Kemungkinan ini member peluang bagi munculnya kecenderungan sikap yang anti
agama, apabila menurut pertimbangan akan sehat (common sense) nya terdapat
kelemahan-kelemahan tertentu dalam ajaran agama yang dipahaminya. Bahkan tidak
jarang sikap anti agama seperti itu diperlihatkannya dalam bentuk sikap
menindak hingga ketindakan memusuhi agama yang dimulainya mengikat dan bersifat
dogmatis. Kenyataan seperti itu terlihat dari peristiwa sejarah gerakan yang
dilancarakan Partai Komunis Indonesia (PKI) dimasa kejayaannya.
Beragama bagi orang dewasa sudah
merupakan sikap hidup dan bukan sekedar ikut-ikutan.
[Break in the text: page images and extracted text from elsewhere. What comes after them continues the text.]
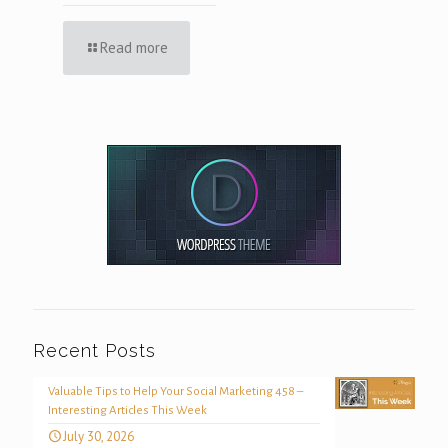
Read more
Recent Posts
Valuable Tips to Help Your Social Marketing 458 –
Interesting Articles This Week
July 30, 2026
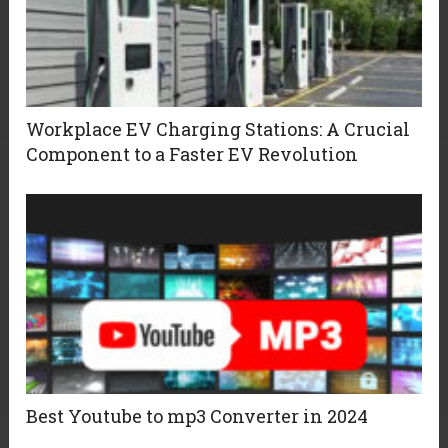
Workplace EV Charging Stations: A Crucial
Component to a Faster EV Revolution
Best Youtube to mp3 Converter in 2024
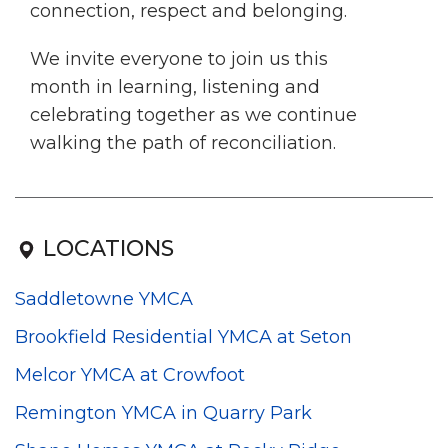
connection, respect and belonging.
We invite everyone to join us this
month in learning, listening and
celebrating together as we continue
walking the path of reconciliation.
LOCATIONS
Saddletowne YMCA
Brookfield Residential YMCA at Seton
Melcor YMCA at Crowfoot
Remington YMCA in Quarry Park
Sejalan dengan tingkat
perkembangan usianya, maka sikap keberagamaan pada orang dewasa antara lain
memiliki cirri-ciri sebagai berikut:
1.
Menerima
kebenaran agama berdasarkan pertimbangan penilaian yang matang bukan sekedar
ikut-ikutan.
2.
Cenderung
bersifat realis, sehingga norma-norma agama lebih banyak diaplikasikan dalam
sikap dan tingkah laku.
3.
Bersikap
positif terhadap ajaran dan norma-norma agama dan berusaha untuk mempelajari
dan memperdalam pemahaman keagamaan.
4.
Tingkat
ketaatan beragama didasarkan atas pertimbangan dan tanggung jawab diri hingga
sikap keberagamaan merupakan realisasi dari sikap hidup.
5.
Bersikap
lebih terbuka dan wawasan yang lebih luas.
6.
Bersikap
lebih kritis terhadap materi ajaran agama sehingga kemantapan beragama selain
didasarkan atas pertimbangan pikiran juga didasarkan atas pertimbangan hati
nurani.
7.
Sikap
keberagamaan cenderung mengarah kepada tipe-tipe kepribadian masing-masing,
sehingga terlihat adanya pengaruh kepribadian dalam menerima, memahami serta
melaksanakan ajaran agama yang diyakininya.
8.
Terlihat
adanya hubungan antara sikap keberagamaan dengan kehidupan social, sehingga
perhatian terhadap kepentingan organisasi social keagamaan sudah berkembang.